Text under study -

Lisa Kolb

Personal information
- Date of birth: 4 May 2001 (age 25)
- Place of birth: Gmunden, Austria
- Position: Forward

Team information
- Current team: SC Freiburg
- Number: 22

Senior career*
- Years: Team / Apps / (Gls)
- 2016–2018: Union Kleinmünchen / 0 / (0)
- 2018–2019: Sturm Graz / 0 / (0)
- 2020–2021: Neulengbach / 16 / (19)
- 2021–: SC Freiburg / 81 / (8)

International career^{‡}
- 2016–2018: Austria U17 / 12 / (6)
- 2018–2019: Austria U19 / 4 / (2)
- 2020–: Austria / 26 / (2)

= Lisa Kolb =

Austrian footballer

Lisa Kolb (born 4 May 2001) is an Austrian footballer who plays as a forward for Bundesliga club SC Freiburg and the Austria national team.

==Club career==
Kolb has played for Neulengbach in Austria.

Lisa Kolb started her club career in 2009 at VBSC Vöcklabrucker Sportclub, in the 2015/16 season she played for Sportunion Volksbank Vöcklamarkt. In 2015 she was top scorer in the U-14 national championship. In July 2016 she moved to Union Kleinmünchen in Linz, and from 2018/19 she played for Sturm Graz.  At the end of 2018, she came in sixth place in the election for Footballer of the Year.  A back injury forced her to take a break from spring 2019 to summer 2020, and she moved to SV Neulengbach in autumn 2019.  In Sankt Pölten she attended the ÖFB Women's Academy from 2015 to 2020, where she graduated from high school in 2020.

Supplied material -

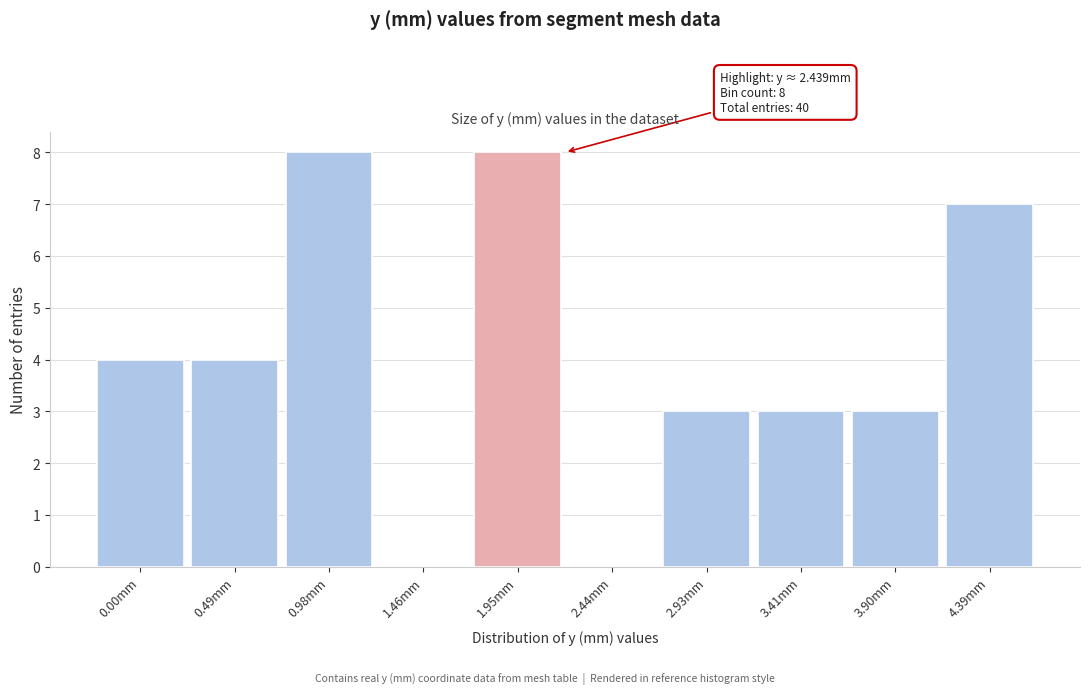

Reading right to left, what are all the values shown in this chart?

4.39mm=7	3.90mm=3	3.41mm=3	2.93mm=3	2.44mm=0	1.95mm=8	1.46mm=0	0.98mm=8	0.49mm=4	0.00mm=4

Tasks and exercises -
a) According to the article on Lisa Kolb, what place did she finish in the Footballer of the Year election at the end of 2018?
b) Using the article on Lisa Kolb, explain why she took a break from football from spring 2019 to summer 2020.
c) Summarize the article on Lisa Kolb in two sentences.

Activity answers -
a) She finished in sixth place.

b) A back injury forced her to take that break.

c) Lisa Kolb, born 4 May 2001 in Gmunden, Austria, is a forward for Bundesliga club SC Freiburg and the Austria national team. She began her club career in 2009 at VBSC Vöcklabrucker Sportclub and later played for Union Kleinmünchen, Sturm Graz and Neulengbach, while attending the ÖFB Women's Academy in Sankt Pölten from 2015 to 2020.